__DOCUMENT SEGMENT__

*** Block opens ***

Vincent, who became an alderman of Dublin, and represented the Borough of Monaghan in the Restoration Parliament, enjoyed the friendship of many of his neighbours at Irishtown, including Sir John Cole of Newlands and Sir Theophilus Jones of Lucan, and resided there until his death in 1666

In his will Vincent mentions that he held Irishtown under a lease from Sir Maurice Eustace, but when this lease was made does not appear, and it was possibly not executed until after the Restoration. Eustace had, however, been permitted to return to Ireland on Henry Cromwell’s appointment in 1655 as Lord Deputy.

This privilege had been granted to him on the solicitation of Sir Arthur Annesley, afterwards second Viscount Valentia and first Earl of Anglesey, whose brother had married one of Eustace’s nieces.

Although best known as a prominent advocate of the Restoration and as a statesman in the reign of Charles II., Annesley was then a trusted servant of the Commonwealth, and through him Eustace became known to Henry Cromwell, who four years later speaks of him as an eminent lawyer, to whom “he was beholden and owed a kindness.”

That Henry Cromwell’s goodwill went so far as to allow Eustace to derive any benefit from the Palmerston property, which was returned in the Commonwealth surveys as forfeited, seems improbable; but at the same time no one else is mentioned as resident in the chief house, and Eustace seems to have maintained a connection with the place during the Commonwealth period, as we find that his sister Elinor and her husband, Edmund Keatinge, the parents of the well-known Chief Justice Keatinge, were buried in Palmerston churchyard.

(A monument in the ruined church bears the following inscription: - “This monument is erected by John Keating, Esq. Chief Justice of the Court of Common Pleas, second son of Edward Keating of Narraghmore in the County of Kildare by Eleanor Eustace his wife, daughter of John Eustace in the County aforesaid, Esq. in memory of the Lady Grace Shruckburgh the relict of the said Richard Shruckburgh of Shruckburgh in the County of Warwick, Knight; she was one of the daughters of Sir Thomas Holt of Aston juxta Birmingham in said County, Bart.; after some years viduity on the 27 October 1659 she intermarried with the said John, then a student at Lincoln’s Inn, with whom having lived with mutual comfort and satisfaction she departed this life the 12 April 1677, and is here interred in a vault wherein are likewise deposited the ashes of the said Edward and Eleanor who had both been formerly buried in this ground and when it shall please the Almighty to put an end to his the said John’s pilgrimage his desires now are that his bones may be laid by theirs if conveniently it may be.” See also Will of Edmund Keating.).

After the Restoration a Sir Maurice Eustace is returned as occupant of the chief house, then rated as containing nine hearths, but this may have been a nephew of the great lawyer, who bore the same name and was also knighted. His uncle, who had been arrested a second time not long before the Restoration, and who appears to have been in London when that event took place, was nominated soon after the return of Charles II. as Lord Chancellor of Ireland.

That office was then one of more than ordinary importance owing to the great questions to be decided in connection with the settlement, and for the first two years until the arrival in 1662 of the Duke of Ormonde as Lord Lieutenant Eustace acted also as the principal Lord Justice.

Such property as he possessed before the usurpation was quickly restored to him, and in addition he acquired by purchase or royal grant fresh possessions. Amongst the former was Harristown, in the County Kildare, which had been his father’s residence, and amongst the latter Chapelizod, where there was then a house far superior to the one at Palmerston.

*** Block closes ***

__EXTRACTED ENTRIES__
*** Block opens ***

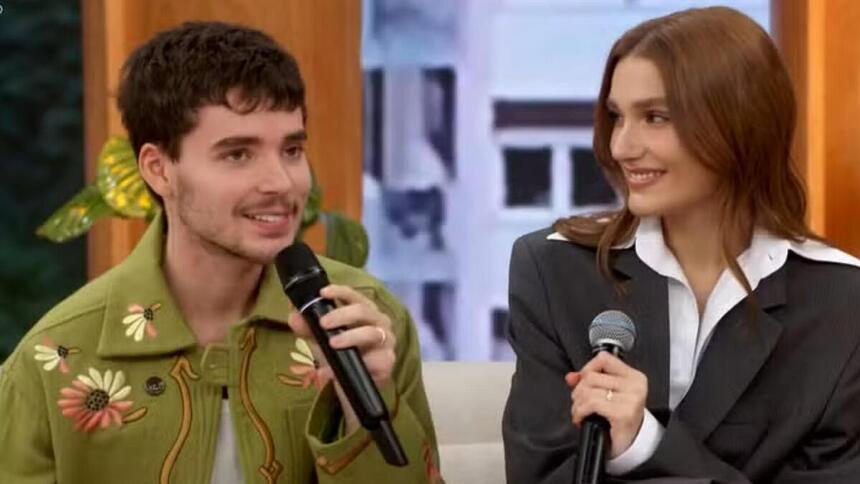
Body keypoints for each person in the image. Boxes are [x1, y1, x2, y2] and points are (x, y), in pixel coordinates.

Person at [0, 21, 441, 484]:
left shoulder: (363, 318)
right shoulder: (54, 358)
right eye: (237, 154)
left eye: (291, 150)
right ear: (158, 170)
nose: (281, 182)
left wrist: (361, 407)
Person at [503, 6, 860, 483]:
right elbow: (538, 475)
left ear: (741, 123)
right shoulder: (552, 269)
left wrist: (645, 444)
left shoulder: (842, 303)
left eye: (655, 117)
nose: (622, 147)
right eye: (617, 117)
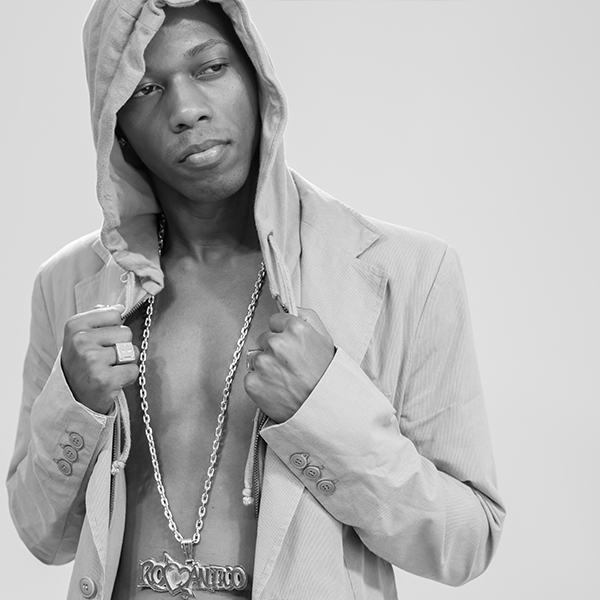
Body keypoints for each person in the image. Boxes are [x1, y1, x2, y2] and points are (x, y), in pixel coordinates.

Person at [6, 1, 505, 598]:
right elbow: (43, 536)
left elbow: (466, 542)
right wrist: (75, 404)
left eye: (211, 68)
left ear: (257, 79)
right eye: (145, 89)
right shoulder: (69, 284)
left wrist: (326, 412)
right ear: (116, 127)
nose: (186, 110)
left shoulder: (406, 272)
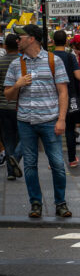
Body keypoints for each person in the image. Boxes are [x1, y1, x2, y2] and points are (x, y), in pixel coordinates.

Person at [3, 25, 71, 218]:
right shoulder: (17, 65)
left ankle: (61, 203)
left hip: (50, 121)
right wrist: (17, 85)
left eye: (20, 36)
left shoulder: (53, 61)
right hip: (25, 122)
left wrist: (62, 119)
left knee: (57, 164)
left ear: (31, 39)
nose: (17, 40)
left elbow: (63, 92)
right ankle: (35, 203)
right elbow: (8, 95)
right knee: (30, 165)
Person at [52, 30, 80, 167]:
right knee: (69, 129)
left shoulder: (49, 57)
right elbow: (79, 76)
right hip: (69, 97)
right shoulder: (70, 57)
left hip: (52, 96)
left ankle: (54, 160)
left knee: (53, 130)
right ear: (66, 42)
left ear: (53, 41)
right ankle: (71, 159)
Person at [0, 33, 23, 180]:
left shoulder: (0, 62)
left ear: (5, 47)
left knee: (8, 139)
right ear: (18, 45)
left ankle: (10, 171)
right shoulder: (23, 62)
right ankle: (15, 158)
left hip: (2, 106)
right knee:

*** Block closes ***

__EXERCISE OBJECTIVE__
Continue the passage on Sir Maurice Eustace and the Palmerston property from where it stops. The records have no connection to the passage on Sir Maurice Eustace and Palmerston.

__RESPONSE__
These with his town house in Dame Street, now commemorated in the modern Eustace Street, are the only houses which Eustace is known to have occupied during the brief period of life that remained to him after his appointment as Chancellor.

He had accepted that office with reluctance, as he felt himself unequal to the great task that then lay before its holder, and had urged pathetically as arguments against his appointment advanced age and infirmities which had been aggravated by his restraint during the Commonwealth.

The result proved that his judgment of his own powers was a sound one. As Chancellor he failed completely to maintain the high reputation which he had gained in earlier life, and three years after his appointment broke down under the responsibilities of his great office.

After a time some measure of strength was restored to him, and Eustace was able to resume the discharge of his duties. The improvement in his health was only as the flickering of a candle before it is burned out, and after a pitiful struggle with increasing weakness, Eustace succumbed in 1665 to an attack of palsy.

Eustace had married in 1633 a daughter of Sir Robert Dixon, an ancestor of Sir Kildare Dixon Borrowes, Bart., but left no legitimate children. He appears to have been succeeded at Palmerston by his nephew and namesake, Sir Maurice Eustace, already mentioned as a possible resident in the chief house.

But the year after Eustace’s death a new owner appears at Palmerston in the person of Sir John Temple, who filled the office of Solicitor-General for Ireland during the reign of Charles II. His possession of the Palmerston lands was due to mortgages which had been placed upon them before the rebellion by Matthew Allen in favour of Arthur White, a younger son of Sir Nicholas White the second of Leixlip.

Arthur White had died in 1648 at Beaumaris, and had bequeathed the mortgages to his elder brother, another Nicholas White, who after the Restoration had established his right to them before the Court of Claims, and had sold them to Sir John Temple.

The value of the lands over the mortgages had been assigned towards the payment of the arrears due to the officers who had served in Ireland under Charles I., and Sir John Temple, who as mortgagee had prior right of redemption on paying that sum, a comparatively small one, became absolute owner of Palmerston.

Sir John Temple was a distinguished member of a most distinguished family. Sir William Temple, the favourite secretary of the accomplished and gallant Sir Philip Sidney, who became Provost of Trinity College, was his grandfather, Sir John Temple, the historian of the Irish Rebellion, who for nearly forty years, undisturbed by King or Parliament, served the State in this country as Master of the Rolls, was his father, and that statesman of incomparable reputation in his day, Sir William Temple, the patron of Swift, was his elder brother.

From him descended a Prime Minister of Great Britain whose memory is still fresh, Henry Temple, third and last Viscount Palmerston-a title which was conferred on Sir John Temple’s son, and which is remarkable for a duration of nearly a century and a half, although only held by three persons.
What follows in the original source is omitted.